*Rendered images with source text*:

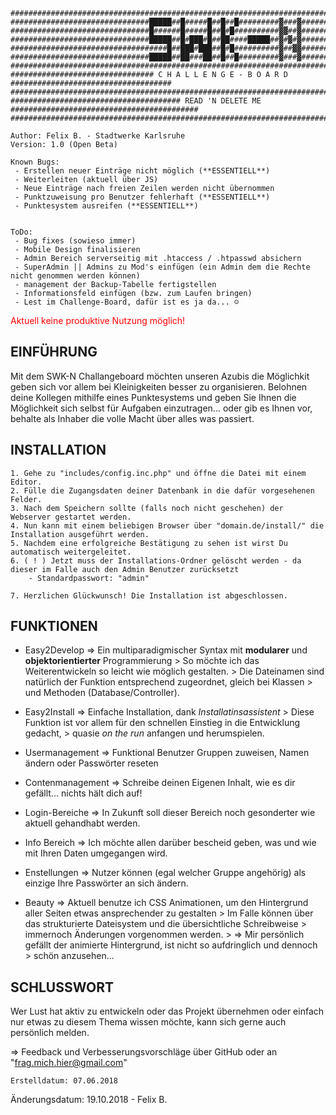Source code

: 
	###################################################################################################
	###############################█████##█#####█##█##█#########▓###▓##################################
	###############################█######█#####█##█#█##########▓▓##▓##################################
	###############################█████##█#███#█##██####█████##▓#▓#▓##################################
	###################################█##███#███##█#█##########▓##▓▓##################################
	###############################█████##██###██##█##█#########▓###▓##################################
	###################################################################################################
	################################ C H A L L E N G E - B O A R D ####################################
	###################################################################################################
	###################################### READ 'N DELETE ME ##########################################
	###################################################################################################
	
	Author: Felix B. - Stadtwerke Karlsruhe
	Version: 1.0 (Open Beta)
	
	Known Bugs:
	 - Erstellen neuer Einträge nicht möglich (**ESSENTIELL**)
	 - Weiterleiten (aktuell über JS)
	 - Neue Einträge nach freien Zeilen werden nicht übernommen
	 - Punktzuweisung pro Benutzer fehlerhaft (**ESSENTIELL**)
	 - Punktesystem ausreifen (**ESSENTIELL**)
	 
	 
	ToDo:
	 - Bug fixes (sowieso immer)
	 - Mobile Design finalisieren
	 - Admin Bereich serverseitig mit .htaccess / .htpasswd absichern
	 - SuperAdmin || Admins zu Mod's einfügen (ein Admin dem die Rechte nicht genommen werden können)
	 - management der Backup-Tabelle fertigstellen
	 - Informationsfeld einfügen (bzw. zum Laufen bringen)
	 - Lest im Challenge-Board, dafür ist es ja da... ☺
	 
	 
	 
	 
<p style="color: red;">Aktuell keine produktive Nutzung möglich!</p>
	 
##      EINFÜHRUNG
  Mit dem SWK-N Challangeboard möchten unseren Azubis die Möglichkit geben sich vor allem
  bei Kleinigkeiten besser zu organisieren.
  Belohnen deine Kollegen mithilfe eines Punktesystems und geben Sie Ihnen die Möglichkeit sich selbst für
  Aufgaben einzutragen... oder gib es Ihnen vor, behalte als Inhaber die volle Macht über alles was passiert.


##     INSTALLATION     	
	1. Gehe zu "includes/config.inc.php" und öffne die Datei mit einem Editor.
	2. Fülle die Zugangsdaten deiner Datenbank in die dafür vorgesehenen Felder.
	3. Nach dem Speichern sollte (falls noch nicht geschehen) der Webserver gestartet werden.
	4. Nun kann mit einem beliebigen Browser über "domain.de/install/" die Installation ausgeführt werden.
	5. Nachdem eine erfolgreiche Bestätigung zu sehen ist wirst Du automatisch weitergeleitet.
	6. ( ! ) Jetzt muss der Installations-Ordner gelöscht werden - da dieser im Falle auch den Admin Benutzer zurücksetzt
		- Standardpasswort: "admin"
	
	7. Herzlichen Glückwunsch! Die Installation ist abgeschlossen.
	
	
	
	
##       FUNKTIONEN       

- Easy2Develop        => Ein multiparadigmischer Syntax mit **modularer** und **objektorientierter** Programmierung 
				> So möchte ich das Weiterentwickeln so leicht wie möglich gestalten.
				> Die Dateinamen sind natürlich der Funktion entsprechend zugeordnet, gleich bei Klassen
				> und Methoden (Database/Controller).

- Easy2Install        => Einfache Installation, dank *Installatinsassistent*
				> Diese Funktion ist vor allem für den schnellen Einstieg in die Entwicklung gedacht,
				> quasie *on the run* anfangen und herumspielen. 
- Usermanagement      => Funktional Benutzer Gruppen zuweisen, Namen ändern oder Passwörter reseten
- Contenmanagement    => Schreibe deinen Eigenen Inhalt, wie es dir gefällt... nichts hält dich auf!
- Login-Bereiche      => In Zukunft soll dieser Bereich noch gesonderter wie aktuell gehandhabt werden.
- Info Bereich        => Ich möchte allen darüber bescheid geben, was und wie mit Ihren Daten umgegangen wird.
- Enstellungen        => Nutzer können (egal welcher Gruppe angehörig) als einzige Ihre Passwörter an sich ändern. 
- Beauty              => Aktuell benutze ich CSS Animationen, um den Hintergrund aller Seiten etwas ansprechender zu gestalten
                         	> Im Falle können über das strukturierte Dateisystem und die übersichtliche Schreibweise 					> immernoch Änderungen vorgenommen werden.
                          	> => Mir persönlich gefällt der animierte Hintergrund, ist nicht so aufdringlich und dennoch 					> schön anzusehen...

	
##     SCHLUSSWORT 
Wer Lust hat aktiv zu entwickeln oder das Projekt übernehmen oder einfach nur etwas zu diesem Thema wissen möchte, kann sich  gerne auch persönlich melden. 

  => Feedback und Verbesserungsvorschläge über GitHub oder an "frag.mich.hier@gmail.com"
	
	
	
	
	
	
	Erstelldatum: 07.06.2018
  Änderungsdatum: 19.10.2018 - Felix B.
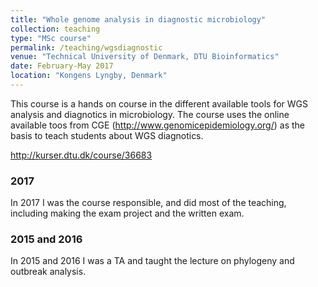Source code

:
 ```yaml
---
title: "Whole genome analysis in diagnostic microbiology"
collection: teaching
type: "MSc course"
permalink: /teaching/wgsdiagnostic
venue: "Technical University of Denmark, DTU Bioinformatics"
date: February-May 2017
location: "Kongens Lyngby, Denmark"
---
```


This course is a hands on course in the different available tools for WGS analysis and diagnotics in microbiology. The course uses the online available toos from CGE (<http://www.genomicepidemiology.org/>) as the basis to teach students about WGS diagnotics.

<http://kurser.dtu.dk/course/36683>

### 2017

In 2017 I was the course responsible, and did most of the teaching, including making the exam project and the written exam.

### 2015 and 2016

In 2015 and 2016 I was a TA and taught the lecture on phylogeny and outbreak analysis.


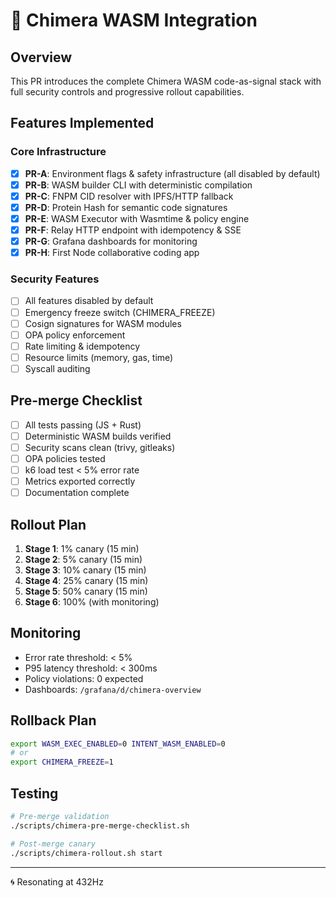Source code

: # 🧬 Chimera WASM Integration

## Overview
This PR introduces the complete Chimera WASM code-as-signal stack with full security controls and progressive rollout capabilities.

## Features Implemented

### Core Infrastructure
- [x] **PR-A**: Environment flags & safety infrastructure (all disabled by default)
- [x] **PR-B**: WASM builder CLI with deterministic compilation
- [x] **PR-C**: FNPM CID resolver with IPFS/HTTP fallback
- [x] **PR-D**: Protein Hash for semantic code signatures
- [x] **PR-E**: WASM Executor with Wasmtime & policy engine
- [x] **PR-F**: Relay HTTP endpoint with idempotency & SSE
- [x] **PR-G**: Grafana dashboards for monitoring
- [x] **PR-H**: First Node collaborative coding app

### Security Features
- [ ] All features disabled by default
- [ ] Emergency freeze switch (CHIMERA_FREEZE)
- [ ] Cosign signatures for WASM modules
- [ ] OPA policy enforcement
- [ ] Rate limiting & idempotency
- [ ] Resource limits (memory, gas, time)
- [ ] Syscall auditing

## Pre-merge Checklist
- [ ] All tests passing (JS + Rust)
- [ ] Deterministic WASM builds verified
- [ ] Security scans clean (trivy, gitleaks)
- [ ] OPA policies tested
- [ ] k6 load test < 5% error rate
- [ ] Metrics exported correctly
- [ ] Documentation complete

## Rollout Plan
1. **Stage 1**: 1% canary (15 min)
2. **Stage 2**: 5% canary (15 min)
3. **Stage 3**: 10% canary (15 min)
4. **Stage 4**: 25% canary (15 min)
5. **Stage 5**: 50% canary (15 min)
6. **Stage 6**: 100% (with monitoring)

## Monitoring
- Error rate threshold: < 5%
- P95 latency threshold: < 300ms
- Policy violations: 0 expected
- Dashboards: `/grafana/d/chimera-overview`

## Rollback Plan
```bash
export WASM_EXEC_ENABLED=0 INTENT_WASM_ENABLED=0
# or
export CHIMERA_FREEZE=1
```

## Testing
```bash
# Pre-merge validation
./scripts/chimera-pre-merge-checklist.sh

# Post-merge canary
./scripts/chimera-rollout.sh start
```

---
🌀 Resonating at 432Hz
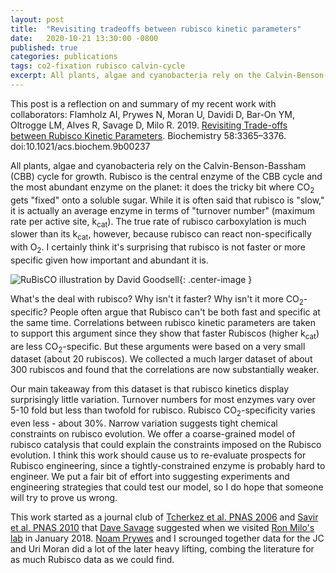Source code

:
 ```yaml
---
layout: post
title:  "Revisiting tradeoffs between rubisco kinetic parameters"
date:   2020-10-21 13:30:00 -0800
published: true
categories: publications
tags: co2-fixation rubisco calvin-cycle
excerpt: All plants, algae and cyanobacteria rely on the Calvin-Benson-Bassham (CBB) cycle for growth. Rubisco is the central enzyme of the CBB cycle and the most abundant enzyme on the planet. It does the tricky bit where CO<sub>2</sub> gets "fixed" onto a soluble sugar. While it is often said that rubisco is "slow," it is actually an average enzyme in terms of "turnover number" (maximum rate per active site, k<sub>cat</sub>). The true rate of rubisco carboxylation is much slower than its k<sub>cat</sub>, however, because rubisco can react non-specifically with O<sub>2</sub>. I certainly think it's surprising that rubisco is not faster or more specific given how important and abundant it is. 
---
```


This post is a reflection on and summary of my recent work with collaborators: Flamholz AI, Prywes N, Moran U, Davidi D, Bar-On YM, Oltrogge LM, Alves R, Savage D, Milo R. 2019. [Revisiting Trade-offs between Rubisco Kinetic Parameters](https://pubs.acs.org/doi/10.1021/acs.biochem.9b00237). Biochemistry 58:3365–3376. doi:10.1021/acs.biochem.9b00237

All plants, algae and cyanobacteria rely on the Calvin-Benson-Bassham (CBB) cycle for growth. Rubisco is the central enzyme of the CBB cycle and the most abundant enzyme on the planet: it does the tricky bit where CO<sub>2</sub> gets "fixed" onto a soluble sugar. While it is often said that rubisco is "slow," it is actually an average enzyme in terms of "turnover number" (maximum rate per active site, k<sub>cat</sub>). The true rate of rubisco carboxylation is much slower than its k<sub>cat</sub>, however, because rubisco can react non-specifically with O<sub>2</sub>. I certainly think it's surprising that rubisco is not faster or more specific given how important and abundant it is. 

![RuBisCO illustration by David Goodsell](https://cdn.rcsb.org/pdb101/motm/images/two-forms.gif){: .center-image }

What's the deal with rubisco? Why isn't it faster? Why isn't it more CO<sub>2</sub>-specific? People often argue that Rubisco can't be both fast and specific at the same time. Correlations between rubisco kinetic parameters are taken to support this argument since they show that faster Rubiscos (higher k<sub>cat</sub>) are less CO<sub>2</sub>-specific. But these arguments were based on a very small dataset (about 20 rubiscos). We collected a much larger dataset of about 300 rubiscos and found that the correlations are now substantially weaker. 

Our main takeaway from this dataset is that rubisco kinetics display surprisingly little variation. Turnover numbers for most enzymes vary over 5-10 fold but less than twofold for rubisco. Rubisco CO<sub>2</sub>-specificity varies even less - about 30%. Narrow variation suggests tight chemical constraints on rubisco evolution. We offer a coarse-grained model of rubisco catalysis that could explain the constraints imposed on the Rubisco evolution. I think this work should cause us to re-evaluate prospects for Rubisco engineering, since a tightly-constrained enzyme is probably hard to engineer. We put a fair bit of effort into suggesting experiments and engineering strategies that could test our model, so I do hope that someone will try to prove us wrong. 

This work started as a journal club of [Tcherkez et al. PNAS 2006](http://www.pnas.org/content/103/19/7246) and [Savir et al. PNAS 2010](http://www.pnas.org/content/107/8/3475.short) that [Dave Savage](http://www.savagelab.org/) suggested when we visited [Ron Milo's lab](https://www.weizmann.ac.il/plants/Milo/home) in January 2018. [Noam Prywes](https://twitter.com/noamprywes?lang=en) and I scrounged together data for the JC and Uri Moran did a lot of the later heavy lifting, combing the literature for as much Rubisco data as we could find. 
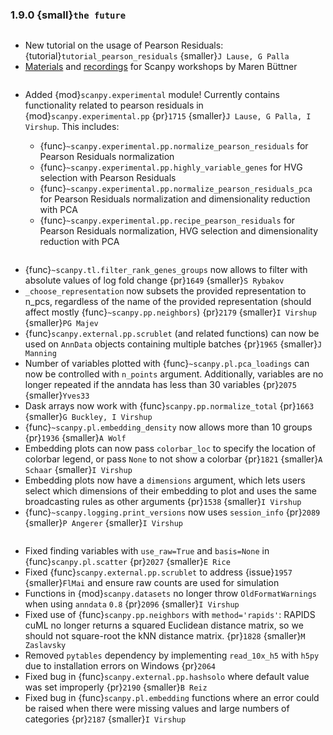 ### 1.9.0 {small}`the future`

```{rubric} Tutorials
```

- New tutorial on the usage of Pearson Residuals: {tutorial}`tutorial_pearson_residuals` {smaller}`J Lause, G Palla`
- [Materials](https://github.com/theislab/scanpy-tutorials/tree/master/scanpy_workshop) and [recordings](https://www.youtube.com/playlist?list=PL4rcQcNPLZxWQQH7LlRBMkAo5NWuHX1e3) for Scanpy workshops by Maren Büttner

```{rubric} Experimental module
```

- Added {mod}`scanpy.experimental` module! Currently contains functionality related to pearson residuals in {mod}`scanpy.experimental.pp` {pr}`1715` {smaller}`J Lause, G Palla, I Virshup`. This includes:

  - {func}`~scanpy.experimental.pp.normalize_pearson_residuals` for Pearson Residuals normalization
  - {func}`~scanpy.experimental.pp.highly_variable_genes` for HVG selection with Pearson Residuals
  - {func}`~scanpy.experimental.pp.normalize_pearson_residuals_pca` for Pearson Residuals normalization and dimensionality reduction with PCA
  - {func}`~scanpy.experimental.pp.recipe_pearson_residuals` for Pearson Residuals normalization, HVG selection and dimensionality reduction with PCA

```{rubric} Features
```

- {func}`~scanpy.tl.filter_rank_genes_groups` now allows to filter with absolute values of log fold change {pr}`1649` {smaller}`S Rybakov`
- `_choose_representation` now subsets the provided representation to n_pcs, regardless of the name of the provided representation (should affect mostly {func}`~scanpy.pp.neighbors`)  {pr}`2179`  {smaller}`I Virshup` {smaller}`PG Majev`
- {func}`scanpy.external.pp.scrublet` (and related functions) can now be used on `AnnData` objects containing multiple batches {pr}`1965` {smaller}`J Manning`
- Number of variables plotted with {func}`~scanpy.pl.pca_loadings` can now be controlled with `n_points` argument. Additionally, variables are no longer repeated if the anndata has less than 30 variables {pr}`2075` {smaller}`Yves33`
- Dask arrays now work with {func}`scanpy.pp.normalize_total` {pr}`1663` {smaller}`G Buckley, I Virshup`
- {func}`~scanpy.pl.embedding_density` now allows more than 10 groups {pr}`1936` {smaller}`A Wolf`
- Embedding plots can now pass `colorbar_loc` to specify the location of colorbar legend, or pass `None` to not show a colorbar {pr}`1821` {smaller}`A Schaar` {smaller}`I Virshup`
- Embedding plots now have a `dimensions` argument, which lets users select which dimensions of their embedding to plot and uses the same broadcasting rules as other arguments {pr}`1538` {smaller}`I Virshup`
- {func}`~scanpy.logging.print_versions` now uses `session_info` {pr}`2089` {smaller}`P Angerer` {smaller}`I Virshup`


```{rubric} Bug fixes
```

- Fixed finding variables with `use_raw=True` and `basis=None` in {func}`scanpy.pl.scatter` {pr}`2027` {smaller}`E Rice`
- Fixed {func}`scanpy.external.pp.scrublet` to address {issue}`1957` {smaller}`FlMai` and ensure raw counts are used for simulation
- Functions in {mod}`scanpy.datasets` no longer throw `OldFormatWarnings` when using `anndata` `0.8` {pr}`2096` {smaller}`I Virshup`
- Fixed use of {func}`scanpy.pp.neighbors` with `method='rapids'`: RAPIDS cuML no longer returns a squared Euclidean distance matrix, so we should not square-root the kNN distance matrix. {pr}`1828` {smaller}`M Zaslavsky`
- Removed `pytables` dependency by implementing `read_10x_h5` with `h5py` due to installation errors on Windows {pr}`2064`
- Fixed bug in {func}`scanpy.external.pp.hashsolo` where default value was set improperly {pr}`2190` {smaller}`B Reiz`
- Fixed bug in {func}`scanpy.pl.embedding` functions where an error could be raised when there were missing values and large numbers of categories {pr}`2187` {smaller}`I Virshup`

*Exercise brief*: All that should be written out is the stretch of lines above between the one holding "used for simulation" and the one holding "dependency by implementing", inclusive, exactly as given.

*Exercise response*:
- Fixed {func}`scanpy.external.pp.scrublet` to address {issue}`1957` {smaller}`FlMai` and ensure raw counts are used for simulation
- Functions in {mod}`scanpy.datasets` no longer throw `OldFormatWarnings` when using `anndata` `0.8` {pr}`2096` {smaller}`I Virshup`
- Fixed use of {func}`scanpy.pp.neighbors` with `method='rapids'`: RAPIDS cuML no longer returns a squared Euclidean distance matrix, so we should not square-root the kNN distance matrix. {pr}`1828` {smaller}`M Zaslavsky`
- Removed `pytables` dependency by implementing `read_10x_h5` with `h5py` due to installation errors on Windows {pr}`2064`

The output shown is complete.